The Local News-Lynbrook USA newspaper said that the mother
noted that the incident on Sunrise Highway with Luke was on Friday
the 13 and said “It was a bad day that turned into a good
day.”
Although both Luke and Jake are joining Truck
Company where PJ Curran is a member, they never mentioned to anyone
over the past few months since coming around that they were the
babies helped by the firefighters in 1998.
It was by accident that the twins mentioned that they had
wanted to join the fire department after being saved by the
firefighters eighteen years ago.
It was then that everyone realized who these boys were.
On August 16th, Luke and Jake received their
badges and their turnout gear with Rice and Curran watching.
The new firefighters are considered probationary for the next
year while they undergo required training and schooling at the
Nassau County Fire Service Training Academy in Bethpage as well as
local training here in Lynbrook.
They also begin attending Molloy College next month.
When these now young men were asked why they
wanted to join the fire department, Jake said, “We wanted to give
back to the community that helped us.
Being a firefighter makes us feel a part of this community
and we want to do our part after we saw what the firefighters do for
the community and did for us.” Luke
said, “They (firefighters) volunteered and they helped us survive so
maybe one day we have to give back and help someone else.”
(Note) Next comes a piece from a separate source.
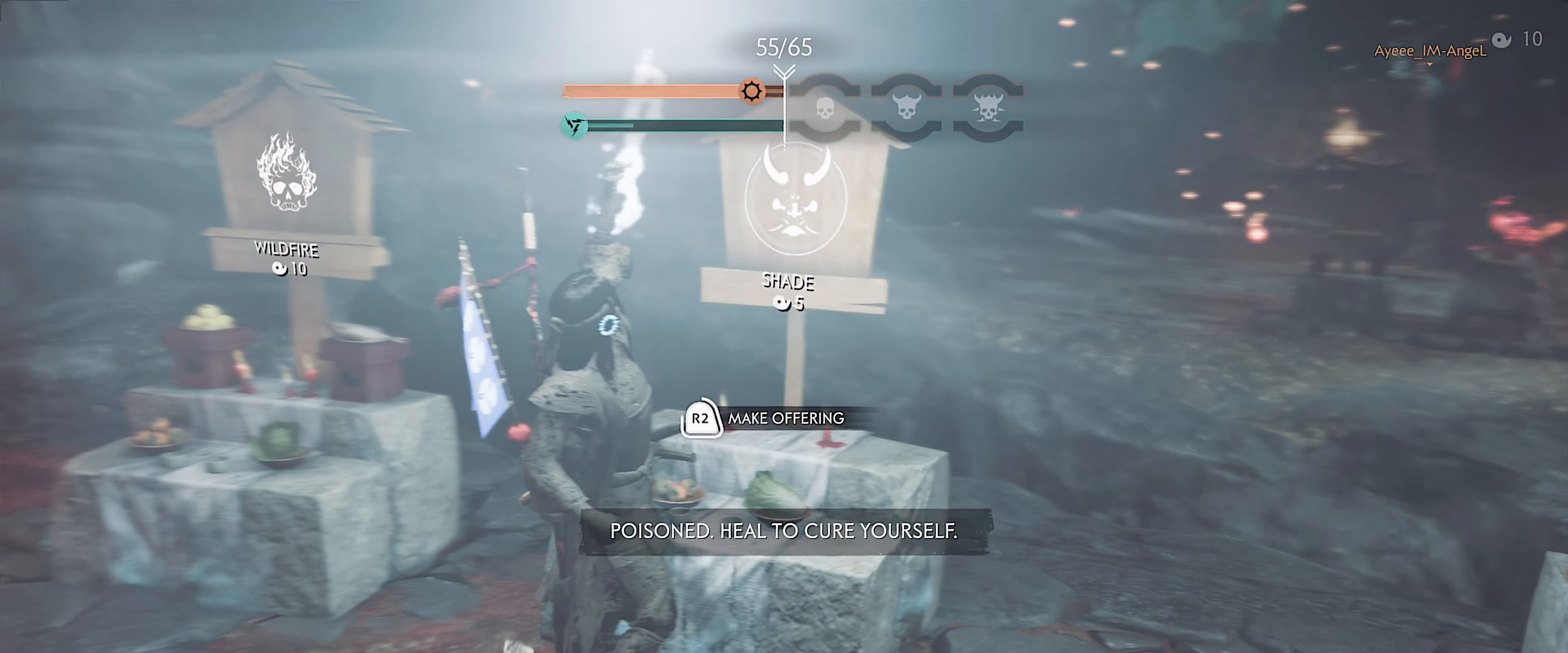
{"buttons": ["CIRCLE"], "left_stick": "up-left", "right_stick": "center", "events": [[217, "right_stick", "center"], [400, "left_stick", "up-left"], [433, "CIRCLE", "down"], [467, "R2", "up"]]}
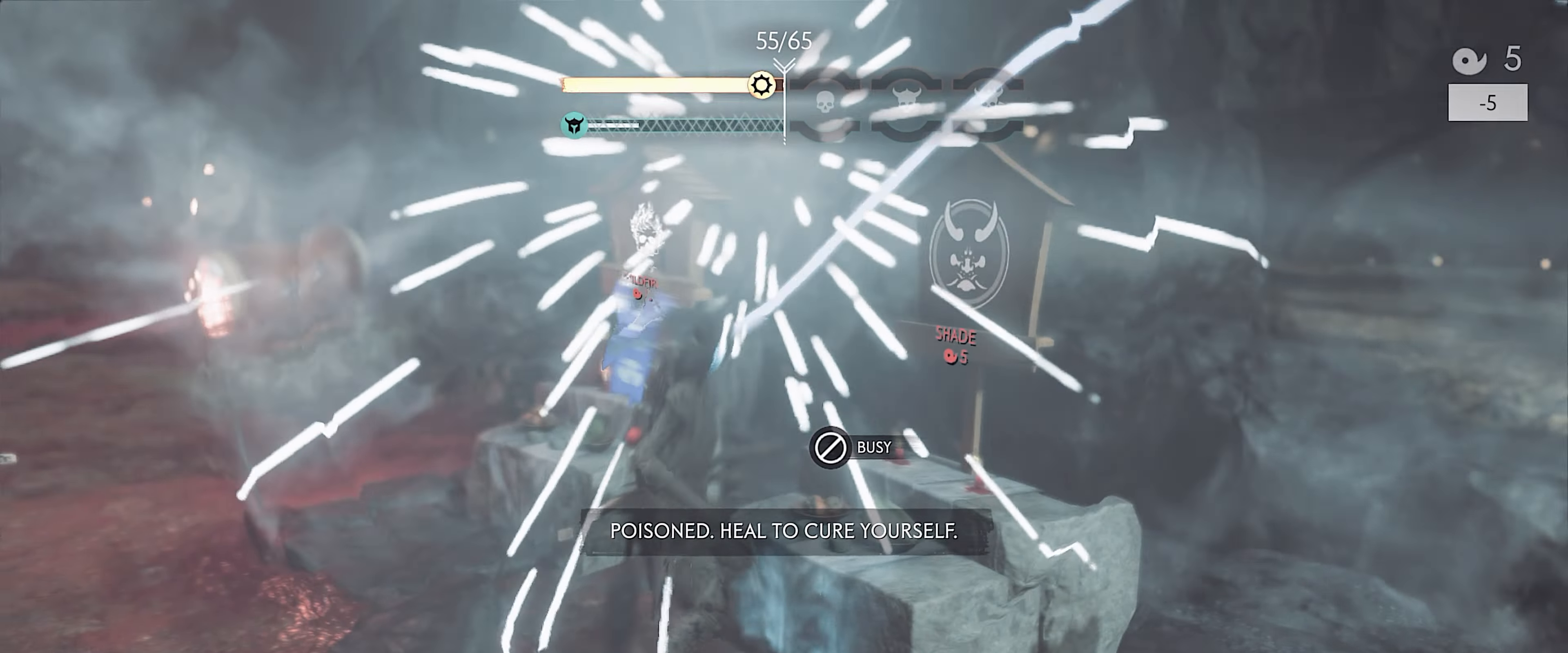
{"buttons": [], "left_stick": "up-left", "right_stick": "center", "events": [[33, "CIRCLE", "up"]]}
When Luke and Jake complete their year-long firefighter
training and probationary period they said they would also “like to
become EMT’s to help in even more ways.”
PJ Curran, a retired NYPD detective, said,
“Finding out that these new firefighters were the babies we saved 18
years ago sends chills up my spine every time I think about it.
I’m glad they are joining the fire department to carry on a
great tradition of helping the community.”
Joe Rice said, “Although we were thanked back
then I am most impressed by Christine Bavaro coming up to me last
week and saying to me again, ‘Thank you for saving my son’s life.’
It meant so much to me. It
also makes me think what would have happened if I was not just a
block away when that call came in.”
Rice would tell Newsday in an August 30th
story, “You see a limp body there that’s not breathing and then you
see him take his first breath—it’s overwhelming”
Last Friday, the mom told Curran and Rice,
“Keep them safe and don’t let anything happen to them.”
“We will,” PJ Curran answered.
“We are glad to have them and will take care of them like we
did so many years ago.”
On August 19, 2016, a News 12 TV crew came to Truck Company's
firehouse to meet Luke and Jake Bavaro, their mother, and
Ex-Captains Joe Rice and PJ Curran. A reporter and a
photographer also came from Newsday as did a video cameraman from
Newsday. Later on that same day, News12 aired two
different video programs throughout the afternoon and night.
Newsday on-line also posted a video program that same day and
Newsday newspaper on August 20th made it their front page story.